First, Dimension Reduction for Regression is equivalent to Conditional Independence.
Second, Conditional Covariance Operators give the criterion for KDR.
Third, KDR is a general framework of dimension reduction for regression, since it does not need assumption on [math]\displaystyle{ p(Y|X) }[/math], [math]\displaystyle{ p(X) }[/math] and [math]\displaystyle{ p(Y) }[/math] and dimensionality of [math]\displaystyle{ Y }[/math]. Furthermore, it is applicable for any type of data sets.
Forth, Multiplication of [math]\displaystyle{ n\times n }[/math] matrices is computationally hard.

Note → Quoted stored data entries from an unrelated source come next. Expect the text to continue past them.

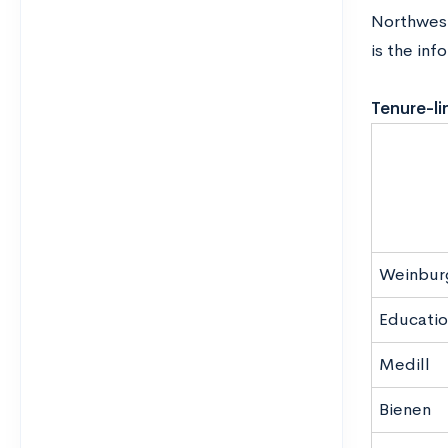
Northwest
is the inf
Tenure-li
Weinbur
Educatio
Medill
Bienen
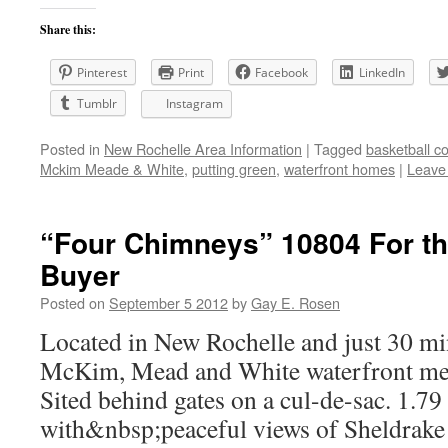
Share this:
Pinterest
Print
Facebook
LinkedIn
Tumblr
Instagram
Posted in
New Rochelle Area Information
|
Tagged
basketball co
Mckim Meade & White
,
putting green
,
waterfront homes
|
Leave
“Four Chimneys” 10804 For th
Buyer
Posted on
September 5 2012
by
Gay E. Rosen
Located in New Rochelle and just 30 mi
McKim, Mead and White waterfront merit
Sited behind gates on a cul-de-sac. 1.7
with&nbsp;peaceful views of Sheldrake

Last, it has a Local Minimum, because of gradient descent.

Further research

First, Analyzing the statistical consistency of the KDR-based estiomator in a way whether the estimator will converge to the true subspace when such space realy exists. Second, doing research on methods for choosing the dimensionality of the effective space.